Price impact visible

* Cash differentials of ESPO Blend have soared in recent days following talk of fresh buying from refiners in India, as well as strong interest from China.

* Indian refiners are believed to have collectively bought seven Russian ESPO Blend cargoes for April loading, according to trade sources and Kpler shipping data.

* While some sources attributed India's buying of ESPO to the disruption in trade flows of Urals crude, others said the recent rebound in the medium sour crude complex might have also spurred refiners to seek alternative Russian grades.

* ESPO crude is primarily shipped from Kozmino in Aframaxes carrying around 100,000 mt each. Russia has been consistently exporting more than 3 million mt/month of ESPO crude from Kozmino, with shipments in January climbing close to 4 million mt, according to shipping industry estimates.

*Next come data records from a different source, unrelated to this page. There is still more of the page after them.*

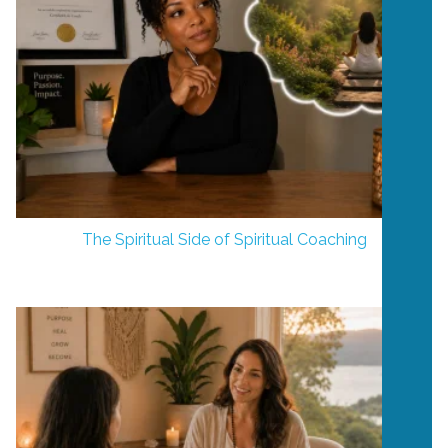
The Spiritual Side of Spiritual Coaching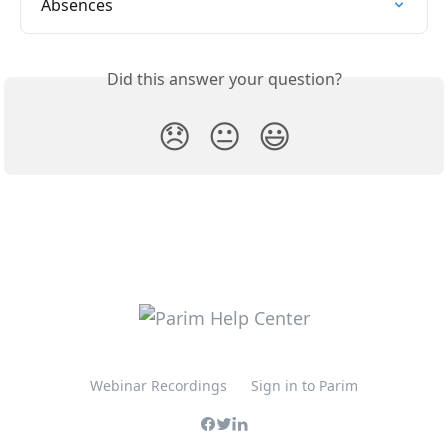
Absences
Did this answer your question?
😞
😐
😃
Webinar Recordings
Sign in to Parim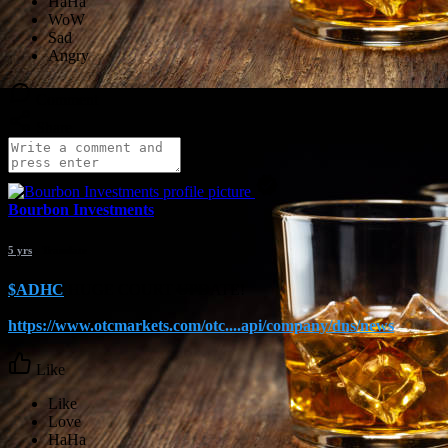
Comment
Share
Bourbon Investments
5 yrs
- Translate
$ADHC
HUGE COURT UPDATE!
https://www.otcmarkets.com/otc....api/company/dns/news
Like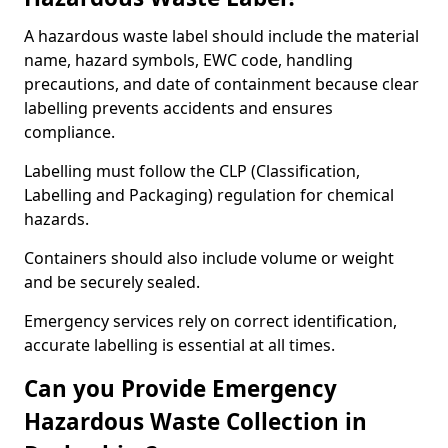
A hazardous waste label should include the material
name, hazard symbols, EWC code, handling
precautions, and date of containment because clear
labelling prevents accidents and ensures
compliance.
Labelling must follow the CLP (Classification,
Labelling and Packaging) regulation for chemical
hazards.
Containers should also include volume or weight
and be securely sealed.
Emergency services rely on correct identification,
accurate labelling is essential at all times.
Can you Provide Emergency
Hazardous Waste Collection in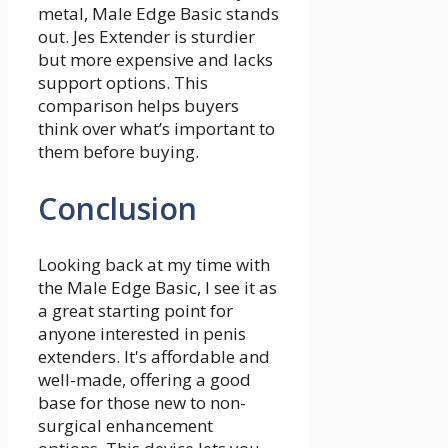
metal, Male Edge Basic stands
out. Jes Extender is sturdier
but more expensive and lacks
support options. This
comparison helps buyers
think over what’s important to
them before buying.
Conclusion
Looking back at my time with
the Male Edge Basic, I see it as
a great starting point for
anyone interested in penis
extenders. It's affordable and
well-made, offering a good
base for those new to non-
surgical enhancement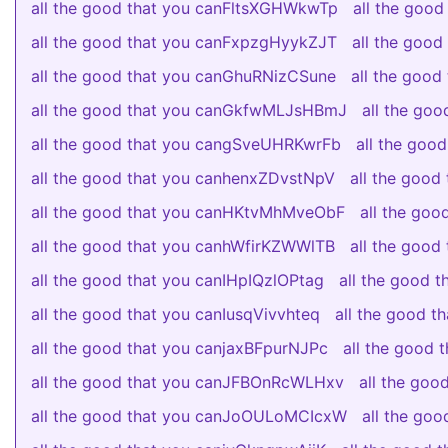
all the good that you canFltsXGHWkwTp
all the goo
all the good that you canFxpzgHyykZJT
all the goo
all the good that you canGhuRNizCSune
all the goo
all the good that you canGkfwMLJsHBmJ
all the go
all the good that you cangSveUHRKwrFb
all the go
all the good that you canhenxZDvstNpV
all the goo
all the good that you canHKtvMhMveObF
all the go
all the good that you canhWfirKZWWlTB
all the goo
all the good that you canIHpIQzlOPtag
all the good 
all the good that you canIusqVivvhteq
all the good 
all the good that you canjaxBFpurNJPc
all the good
all the good that you canJFBOnRcWLHxv
all the go
all the good that you canJoOULoMCIcxW
all the go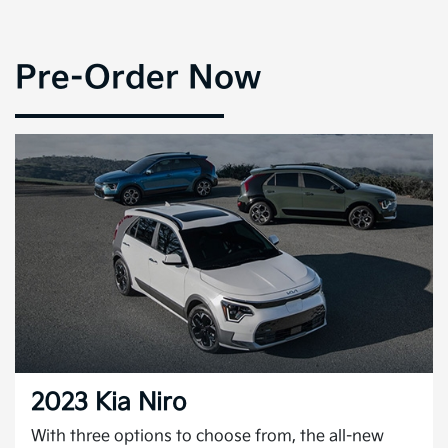
Pre-Order Now
2023 Kia Niro
With three options to choose from, the all-new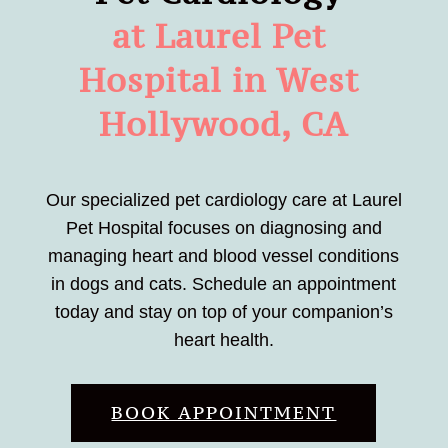
at Laurel Pet 
Hospital in West 
Hollywood, CA
Our specialized pet cardiology care at Laurel
Pet Hospital focuses on diagnosing and
managing heart and blood vessel conditions
in dogs and cats. Schedule an appointment
today and stay on top of your companion’s
heart health.
BOOK APPOINTMENT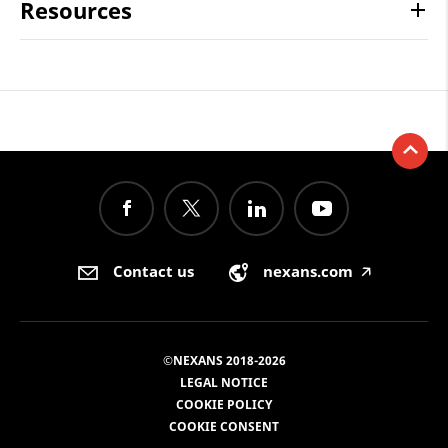
Resources
Contact us
nexans.com
🡥
©NEXANS 2018-2026
LEGAL NOTICE
COOKIE POLICY
COOKIE CONSENT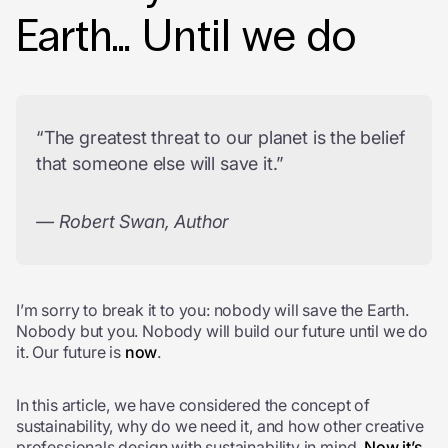
Earth… Until we do
“The greatest threat to our planet is the belief
that someone else will save it.”
— Robert Swan, Author
I’m sorry to break it to you: nobody will save the Earth.
Nobody but you. Nobody will build our future until we do
it. Our future is
now
.
In this article, we have considered the concept of
sustainability, why do we need it, and how other creative
professionals design with sustainability in mind.
Now it’s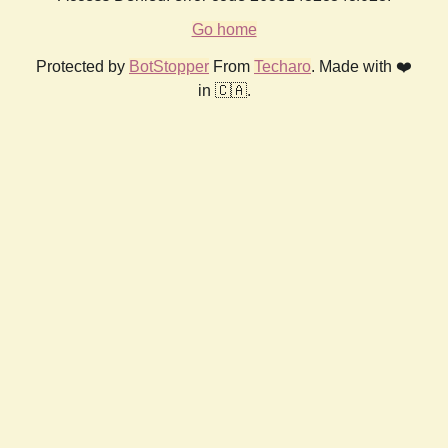
Go home
Protected by
BotStopper
From
Techaro
. Made with ❤️
in 🇨🇦.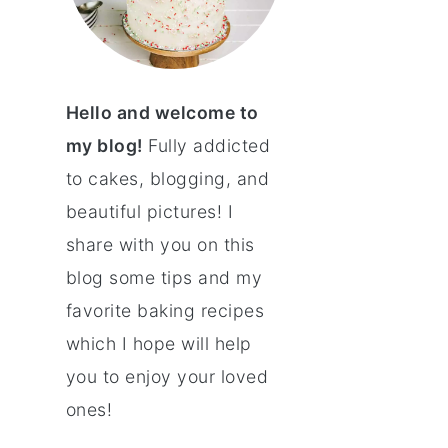
Hello and welcome to
my blog!
Fully addicted
to cakes, blogging, and
beautiful pictures! I
share with you on this
blog some tips and my
favorite baking recipes
which I hope will help
you to enjoy your loved
ones!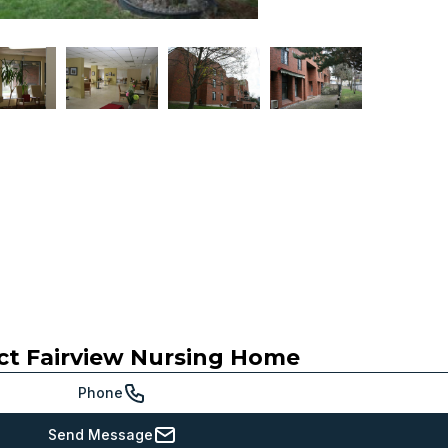
ct
Fairview Nursing Home
Phone
Send Message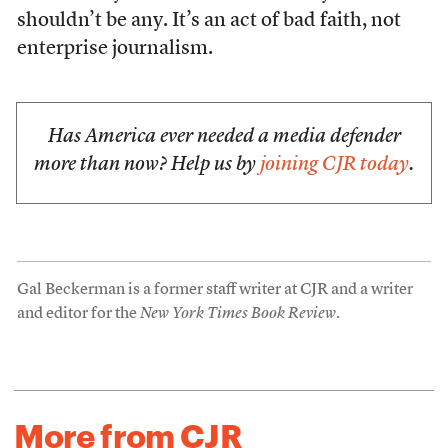
shouldn’t be any. It’s an act of bad faith, not
enterprise journalism.
Has America ever needed a media defender
more than now? Help us by
joining CJR today
.
Gal Beckerman is a former staff writer at CJR and a writer
and editor for the
New York Times Book Review
.
More from CJR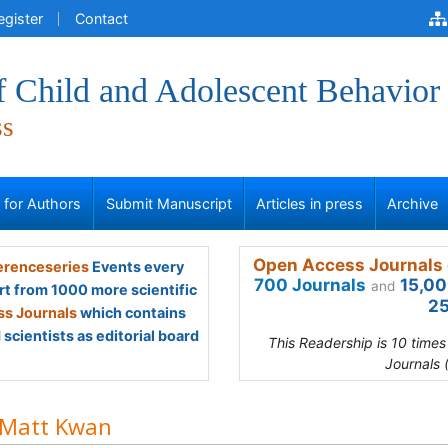
egister
Contact
f Child and Adolescent Behavior
ss
s for Authors
Submit Manuscript
Articles in press
Archive
Open Access Journals 
renceseries
Events every
700 Journals
15,00
and
rt from 1000 more scientific
25
s Journals
which contains
scientists as editorial board
This Readership is 10 time
Journals 
 Matt Kwan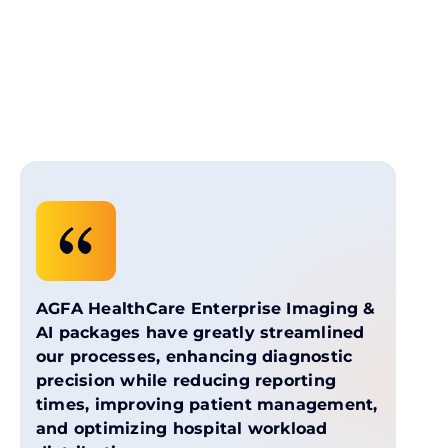
AGFA HealthCare Enterprise Imaging &
AI packages have greatly streamlined
our processes, enhancing diagnostic
precision while reducing reporting
times, improving patient management,
and optimizing hospital workload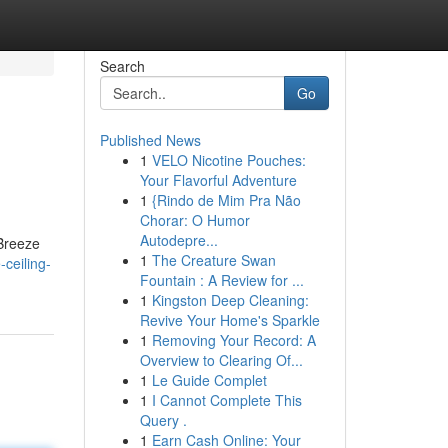
Search
Go
Published News
1
VELO Nicotine Pouches:
Your Flavorful Adventure
1
{Rindo de Mim Pra Não
Chorar: O Humor
Autodepre...
 Breeze
1
The Creature Swan
-ceiling-
Fountain : A Review for ...
1
Kingston Deep Cleaning:
Revive Your Home's Sparkle
1
Removing Your Record: A
Overview to Clearing Of...
1
Le Guide Complet
1
I Cannot Complete This
Query .
1
Earn Cash Online: Your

* Prior to Russia's invasion of Ukraine, Aframax freight from Kozmino to North China was less than $500,000; it has since jumped fourfold to more than $2 million and is set to rise further, one freight broker said.

* Platts assessed Aframax freight on the Kozmino-North China route at $2.1 million March 6, compared with $470,000 in the week before the Ukraine invasion in February 2022, S&P Global data showed. A trade source estimated the lumpsum rate from Kozmino to east coast India at $4 million and to west coast India at $4.5 million.

 

China demand robust

* While India is a new buyer of ESPO crude, fresh demand from China is already making a bigger impact on ESPO premiums.

* State-run Unipec is believed to have recently bought at least four ESPO cargoes for April, and Hengli Petrochemical, which had not bought any ESPO cargoes in the past few years after commissioning, was also heard to have bought around four to five ESPO cargoes.

* Robust demand has seen offers for April-delivery ESPO to China's independent teapot refiners in Shandong at discounts of around $7-$7.50/b against June ICE Brent futures on a DES basis, sources said. This was up sharply from the last trade heard for April delivery at June ICE Brent futures minus $8.50/b, DES Shandong, by an independent refiner.